TEXT EXCERPT:
* start *

Taxon Name Service I/O

From Evolutionary Informatics Working Group
Jump to: navigation, search

This is a sub-section of the Taxonomic Intelligence Subgroup

Functions of a Taxon Name Service (TNS)

  • Takes a name (language optional) or a number (language specified) or an LSID (no language required)
  • Returns a collection of names or numbers in the other languages it knows about
    • Examples:
    • Given "Aves", returns ITIS=174371, NCBI=8782
    • Given ITIS=174371, returns ITIS=174371, NCBI=8782
  • In the context of this subgroup, the TNS is a black box (we don't specify how it does the name resolution)

Other wish list items

  • Also return a classification path, which would allow us to:
    • annotate internal nodes in a tree
    • potentially resolve homonyms given a phylogenetic content
  • Flexible name search options
    • exact name searches, e.g. so that "Gallus gallus" doesn't return Alcides gallus or Anthrax gallus
    • support CQL language queries

Sample Code

uBioFunctionsXML.php

function uBioNamesXML($searchString)

* end *

EXTRACTED RECORDS:
* start *

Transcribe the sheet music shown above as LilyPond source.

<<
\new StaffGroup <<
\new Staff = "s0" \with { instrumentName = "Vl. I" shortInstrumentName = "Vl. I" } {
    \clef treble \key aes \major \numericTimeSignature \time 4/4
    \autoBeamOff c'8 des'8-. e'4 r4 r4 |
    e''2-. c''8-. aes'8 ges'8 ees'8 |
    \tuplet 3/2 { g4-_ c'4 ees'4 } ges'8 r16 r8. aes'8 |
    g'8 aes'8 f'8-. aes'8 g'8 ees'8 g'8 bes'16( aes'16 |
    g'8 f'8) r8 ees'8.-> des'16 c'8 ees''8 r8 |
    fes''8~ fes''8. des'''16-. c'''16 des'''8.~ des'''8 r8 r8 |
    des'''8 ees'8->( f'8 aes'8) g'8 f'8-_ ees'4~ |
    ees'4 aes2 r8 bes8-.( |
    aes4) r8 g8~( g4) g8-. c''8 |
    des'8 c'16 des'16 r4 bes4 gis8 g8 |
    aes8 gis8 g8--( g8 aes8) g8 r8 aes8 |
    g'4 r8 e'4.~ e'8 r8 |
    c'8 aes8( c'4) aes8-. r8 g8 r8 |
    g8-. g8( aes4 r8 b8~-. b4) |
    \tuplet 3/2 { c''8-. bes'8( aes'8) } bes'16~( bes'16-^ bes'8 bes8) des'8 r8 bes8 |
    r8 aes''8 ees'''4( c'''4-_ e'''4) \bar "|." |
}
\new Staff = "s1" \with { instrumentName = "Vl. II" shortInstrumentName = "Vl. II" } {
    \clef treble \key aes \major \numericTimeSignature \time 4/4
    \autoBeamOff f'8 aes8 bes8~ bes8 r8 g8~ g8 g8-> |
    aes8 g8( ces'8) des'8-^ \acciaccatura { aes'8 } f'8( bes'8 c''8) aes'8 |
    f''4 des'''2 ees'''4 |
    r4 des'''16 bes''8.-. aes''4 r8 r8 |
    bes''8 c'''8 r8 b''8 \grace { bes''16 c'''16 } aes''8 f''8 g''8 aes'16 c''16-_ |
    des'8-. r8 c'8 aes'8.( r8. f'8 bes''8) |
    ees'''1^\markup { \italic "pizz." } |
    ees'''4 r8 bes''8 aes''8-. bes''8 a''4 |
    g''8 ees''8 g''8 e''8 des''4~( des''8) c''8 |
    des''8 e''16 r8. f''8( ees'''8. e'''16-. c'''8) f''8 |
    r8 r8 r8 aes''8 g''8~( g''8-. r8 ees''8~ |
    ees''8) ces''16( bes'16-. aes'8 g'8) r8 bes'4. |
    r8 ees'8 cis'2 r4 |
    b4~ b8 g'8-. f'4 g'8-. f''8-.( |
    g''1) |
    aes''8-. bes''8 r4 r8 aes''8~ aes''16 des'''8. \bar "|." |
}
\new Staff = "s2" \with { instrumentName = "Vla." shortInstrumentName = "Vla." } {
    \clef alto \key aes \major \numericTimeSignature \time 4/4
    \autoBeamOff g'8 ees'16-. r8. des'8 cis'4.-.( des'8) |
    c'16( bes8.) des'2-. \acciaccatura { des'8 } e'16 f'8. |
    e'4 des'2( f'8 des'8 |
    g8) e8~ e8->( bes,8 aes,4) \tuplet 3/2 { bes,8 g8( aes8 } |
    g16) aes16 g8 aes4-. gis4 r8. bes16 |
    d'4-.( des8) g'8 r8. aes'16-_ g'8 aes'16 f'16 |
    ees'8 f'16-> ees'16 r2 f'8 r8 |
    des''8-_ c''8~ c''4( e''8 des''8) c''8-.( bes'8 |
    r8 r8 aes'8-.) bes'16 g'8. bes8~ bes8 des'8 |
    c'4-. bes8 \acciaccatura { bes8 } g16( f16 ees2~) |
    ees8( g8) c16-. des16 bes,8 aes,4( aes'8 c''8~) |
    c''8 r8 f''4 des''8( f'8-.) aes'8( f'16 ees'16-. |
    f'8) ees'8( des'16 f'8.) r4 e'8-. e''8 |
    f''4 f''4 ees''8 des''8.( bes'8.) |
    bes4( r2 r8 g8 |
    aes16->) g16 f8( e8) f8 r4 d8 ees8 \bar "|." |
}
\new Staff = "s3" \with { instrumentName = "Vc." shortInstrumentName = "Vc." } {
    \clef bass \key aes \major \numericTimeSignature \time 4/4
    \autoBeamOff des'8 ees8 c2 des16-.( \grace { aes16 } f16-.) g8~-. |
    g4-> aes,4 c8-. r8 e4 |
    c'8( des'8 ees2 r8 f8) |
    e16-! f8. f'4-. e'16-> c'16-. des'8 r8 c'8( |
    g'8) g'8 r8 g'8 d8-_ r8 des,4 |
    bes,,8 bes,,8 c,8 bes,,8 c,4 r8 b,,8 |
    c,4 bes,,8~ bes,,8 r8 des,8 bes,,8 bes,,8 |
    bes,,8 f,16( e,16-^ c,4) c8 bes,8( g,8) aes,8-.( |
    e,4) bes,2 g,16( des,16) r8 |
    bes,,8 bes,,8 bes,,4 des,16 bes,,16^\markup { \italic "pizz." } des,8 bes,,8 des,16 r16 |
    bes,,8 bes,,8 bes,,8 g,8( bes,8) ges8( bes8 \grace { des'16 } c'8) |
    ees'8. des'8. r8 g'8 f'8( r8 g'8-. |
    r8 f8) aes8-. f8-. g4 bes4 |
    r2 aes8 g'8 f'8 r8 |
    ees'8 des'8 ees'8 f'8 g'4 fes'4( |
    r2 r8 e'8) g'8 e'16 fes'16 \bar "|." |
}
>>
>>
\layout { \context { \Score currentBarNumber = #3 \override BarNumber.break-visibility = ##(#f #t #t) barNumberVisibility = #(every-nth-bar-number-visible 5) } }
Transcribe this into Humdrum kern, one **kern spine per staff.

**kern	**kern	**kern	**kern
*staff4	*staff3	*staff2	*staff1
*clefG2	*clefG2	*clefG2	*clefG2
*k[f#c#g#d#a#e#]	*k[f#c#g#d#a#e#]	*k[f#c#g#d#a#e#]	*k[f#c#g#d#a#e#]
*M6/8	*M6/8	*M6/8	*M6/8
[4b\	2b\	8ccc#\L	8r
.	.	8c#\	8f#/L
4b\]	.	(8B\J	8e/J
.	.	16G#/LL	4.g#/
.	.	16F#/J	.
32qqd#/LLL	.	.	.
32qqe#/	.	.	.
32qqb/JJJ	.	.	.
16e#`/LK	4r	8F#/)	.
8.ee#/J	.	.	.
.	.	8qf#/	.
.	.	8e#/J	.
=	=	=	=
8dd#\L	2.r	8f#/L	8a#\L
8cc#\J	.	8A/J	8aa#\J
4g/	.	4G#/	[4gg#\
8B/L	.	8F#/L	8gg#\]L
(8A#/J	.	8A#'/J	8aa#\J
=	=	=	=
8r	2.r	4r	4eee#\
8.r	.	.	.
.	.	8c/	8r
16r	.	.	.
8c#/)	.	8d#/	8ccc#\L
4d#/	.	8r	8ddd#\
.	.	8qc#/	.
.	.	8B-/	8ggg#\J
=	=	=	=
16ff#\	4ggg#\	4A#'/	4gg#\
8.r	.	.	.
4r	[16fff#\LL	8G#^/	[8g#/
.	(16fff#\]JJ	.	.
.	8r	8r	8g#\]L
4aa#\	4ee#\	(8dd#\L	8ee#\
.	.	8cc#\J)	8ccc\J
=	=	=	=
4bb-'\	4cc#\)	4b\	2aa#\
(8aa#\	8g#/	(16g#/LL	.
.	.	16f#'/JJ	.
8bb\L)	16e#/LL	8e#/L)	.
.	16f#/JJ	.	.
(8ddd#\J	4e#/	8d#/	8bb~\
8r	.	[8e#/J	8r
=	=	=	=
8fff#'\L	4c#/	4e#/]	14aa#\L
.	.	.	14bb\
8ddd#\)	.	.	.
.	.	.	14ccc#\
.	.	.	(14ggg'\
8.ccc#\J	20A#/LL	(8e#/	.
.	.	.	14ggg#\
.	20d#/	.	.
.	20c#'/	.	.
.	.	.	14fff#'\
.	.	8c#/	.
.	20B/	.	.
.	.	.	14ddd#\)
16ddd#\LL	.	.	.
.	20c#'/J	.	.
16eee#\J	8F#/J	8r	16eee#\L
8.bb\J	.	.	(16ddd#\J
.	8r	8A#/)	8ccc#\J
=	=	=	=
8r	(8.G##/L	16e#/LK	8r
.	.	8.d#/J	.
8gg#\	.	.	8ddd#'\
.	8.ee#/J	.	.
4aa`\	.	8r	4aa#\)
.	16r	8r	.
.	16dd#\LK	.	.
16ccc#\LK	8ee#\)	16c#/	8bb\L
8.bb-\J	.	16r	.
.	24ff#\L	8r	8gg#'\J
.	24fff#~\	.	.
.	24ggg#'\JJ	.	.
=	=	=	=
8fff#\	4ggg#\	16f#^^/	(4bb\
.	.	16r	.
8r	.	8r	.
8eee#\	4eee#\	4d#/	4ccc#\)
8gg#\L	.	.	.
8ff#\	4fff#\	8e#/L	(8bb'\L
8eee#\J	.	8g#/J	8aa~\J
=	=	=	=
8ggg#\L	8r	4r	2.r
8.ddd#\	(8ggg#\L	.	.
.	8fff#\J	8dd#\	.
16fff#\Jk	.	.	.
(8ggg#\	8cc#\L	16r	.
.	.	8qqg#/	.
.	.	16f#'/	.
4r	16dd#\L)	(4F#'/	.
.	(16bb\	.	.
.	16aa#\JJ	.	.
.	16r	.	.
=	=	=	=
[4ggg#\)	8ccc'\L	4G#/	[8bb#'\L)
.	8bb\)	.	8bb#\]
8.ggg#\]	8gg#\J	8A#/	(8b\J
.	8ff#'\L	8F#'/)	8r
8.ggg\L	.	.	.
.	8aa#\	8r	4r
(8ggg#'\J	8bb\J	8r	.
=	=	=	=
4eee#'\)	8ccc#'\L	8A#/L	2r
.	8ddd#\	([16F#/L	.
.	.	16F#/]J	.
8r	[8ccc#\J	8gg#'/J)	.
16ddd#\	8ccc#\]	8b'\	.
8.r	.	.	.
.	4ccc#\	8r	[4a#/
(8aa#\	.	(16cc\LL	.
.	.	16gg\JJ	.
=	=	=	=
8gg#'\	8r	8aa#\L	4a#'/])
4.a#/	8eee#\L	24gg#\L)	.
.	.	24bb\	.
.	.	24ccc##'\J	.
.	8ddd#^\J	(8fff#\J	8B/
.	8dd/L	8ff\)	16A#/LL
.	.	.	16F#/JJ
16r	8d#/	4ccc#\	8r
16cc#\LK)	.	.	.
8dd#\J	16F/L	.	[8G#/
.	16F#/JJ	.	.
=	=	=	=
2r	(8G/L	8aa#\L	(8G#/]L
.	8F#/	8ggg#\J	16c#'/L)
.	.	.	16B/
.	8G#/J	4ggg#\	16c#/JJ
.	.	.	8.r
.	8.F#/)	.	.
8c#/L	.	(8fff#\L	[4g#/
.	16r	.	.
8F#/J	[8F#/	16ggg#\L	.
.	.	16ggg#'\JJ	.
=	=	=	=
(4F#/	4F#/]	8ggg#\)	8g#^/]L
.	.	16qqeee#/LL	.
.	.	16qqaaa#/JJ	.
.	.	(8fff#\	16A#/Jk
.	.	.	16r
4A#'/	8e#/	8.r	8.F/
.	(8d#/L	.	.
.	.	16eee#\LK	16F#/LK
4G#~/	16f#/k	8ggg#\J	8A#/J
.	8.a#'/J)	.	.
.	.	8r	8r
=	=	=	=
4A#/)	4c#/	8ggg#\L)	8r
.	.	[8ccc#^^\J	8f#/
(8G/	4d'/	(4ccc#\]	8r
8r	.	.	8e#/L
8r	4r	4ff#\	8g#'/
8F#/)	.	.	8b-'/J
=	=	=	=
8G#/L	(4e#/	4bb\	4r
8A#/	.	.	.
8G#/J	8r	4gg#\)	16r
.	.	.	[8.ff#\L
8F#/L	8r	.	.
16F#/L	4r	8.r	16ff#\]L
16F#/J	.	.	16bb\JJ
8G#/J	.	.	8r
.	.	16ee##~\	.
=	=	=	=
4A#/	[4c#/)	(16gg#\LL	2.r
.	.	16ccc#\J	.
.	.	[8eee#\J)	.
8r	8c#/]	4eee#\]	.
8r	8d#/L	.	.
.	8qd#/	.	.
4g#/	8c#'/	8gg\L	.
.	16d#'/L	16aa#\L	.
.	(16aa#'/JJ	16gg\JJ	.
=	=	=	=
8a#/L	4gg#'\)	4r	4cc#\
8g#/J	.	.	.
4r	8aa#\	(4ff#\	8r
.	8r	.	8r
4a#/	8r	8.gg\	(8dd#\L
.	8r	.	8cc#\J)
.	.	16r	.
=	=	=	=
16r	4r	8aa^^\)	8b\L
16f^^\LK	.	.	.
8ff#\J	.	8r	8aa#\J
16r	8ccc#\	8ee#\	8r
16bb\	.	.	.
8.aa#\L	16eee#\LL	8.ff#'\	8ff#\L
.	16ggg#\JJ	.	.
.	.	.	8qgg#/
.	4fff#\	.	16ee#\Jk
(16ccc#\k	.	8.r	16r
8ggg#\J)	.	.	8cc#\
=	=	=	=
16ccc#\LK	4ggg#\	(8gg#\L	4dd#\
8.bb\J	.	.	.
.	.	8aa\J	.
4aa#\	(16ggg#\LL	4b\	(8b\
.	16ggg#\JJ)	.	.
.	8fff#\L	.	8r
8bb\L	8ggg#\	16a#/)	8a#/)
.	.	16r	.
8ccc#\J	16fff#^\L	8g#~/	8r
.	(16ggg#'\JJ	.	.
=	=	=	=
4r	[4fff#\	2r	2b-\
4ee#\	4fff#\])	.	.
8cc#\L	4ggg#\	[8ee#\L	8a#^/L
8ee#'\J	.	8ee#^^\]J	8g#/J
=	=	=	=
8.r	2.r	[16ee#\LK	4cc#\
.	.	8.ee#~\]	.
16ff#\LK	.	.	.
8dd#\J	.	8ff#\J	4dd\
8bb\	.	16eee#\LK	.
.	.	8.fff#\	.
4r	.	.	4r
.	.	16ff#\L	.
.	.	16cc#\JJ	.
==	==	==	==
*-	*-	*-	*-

* end *

TASKS AND EXERCISES:
A - Copy the Taxon Name Service page word for word from "From Evolutionary Informatics" to "the name resolution)".
B - For each statement, say yes or no depending on whether the Taxon Name Service page agrees, and quote the words of the page that settle it. (i) Given "Aves", the service returns ITIS=174371 and NCBI=8782. (ii) The subgroup spells out how the service does its name resolution. (iii) A lookup by LSID needs a language to be given.
C - Write what comes next in the Taxon Name Service page, picking up right after its final line.
The listing has nothing to do with the Taxon Name Service page.

THE RESULTS:
A -
From Evolutionary Informatics Working Group
Jump to: navigation, search

This is a sub-section of the Taxonomic Intelligence Subgroup

Functions of a Taxon Name Service (TNS)

  • Takes a name (language optional) or a number (language specified) or an LSID (no language required)
  • Returns a collection of names or numbers in the other languages it knows about
    • Examples:
    • Given "Aves", returns ITIS=174371, NCBI=8782
    • Given ITIS=174371, returns ITIS=174371, NCBI=8782
  • In the context of this subgroup, the TNS is a black box (we don't specify how it does the name resolution)

B -
(i) Yes: "Given "Aves", returns ITIS=174371, NCBI=8782"
(ii) No: "we don't specify how it does the name resolution"
(iii) No: "an LSID (no language required)"

C -
  • input: free form taxon name
  • returns: array
    • array key is the namebankID
    • array value is the namebank name

uBioFunctionsSOAP.php

function uBioObjectSOAP($namebankID)
  • input: namebankID
  • returns: namebankObject.
function uBioTNSviaSOAP($namebankID)
  • input: namebankID
  • returns: array of other taxon numbers
    • array key contains the provider
    • array value is the provider id value

uBioSearchForm.php

  • demo if these are all in the same directory...
  • if you point your web browser to this page you can demo the search refinement.
  • tweak line 46 to point the resolved search someplace useful.

The first proof of concept search. SmallForm.jpg

After the first form is submitted you should get the second proof of concept search page.

  • this result blows apart the search string using spaces and then does the overlapping set.
  • this does not work (well) for the duplicate binomial (Gallus gallus [as the two sets are the same]).
  • the original namebank ID comes from the XML WebService.
  • the other database numbers are looked up using soap services.

LargeForm.jpg

uBioFunctionsDISP.php

  • these functions are used to demonstrate the proof of concept...
function checkbox_from_array($namebankData,$select_name,$selected)
  • takes parameters and makes checkboxes for a form as blob.
function checkbox_from_array_table($namebankData,$select_name,$selected)
  • takes parameters and makes checkboxes for a form as a table with the SOAP tns lookup.
function addquotes($s)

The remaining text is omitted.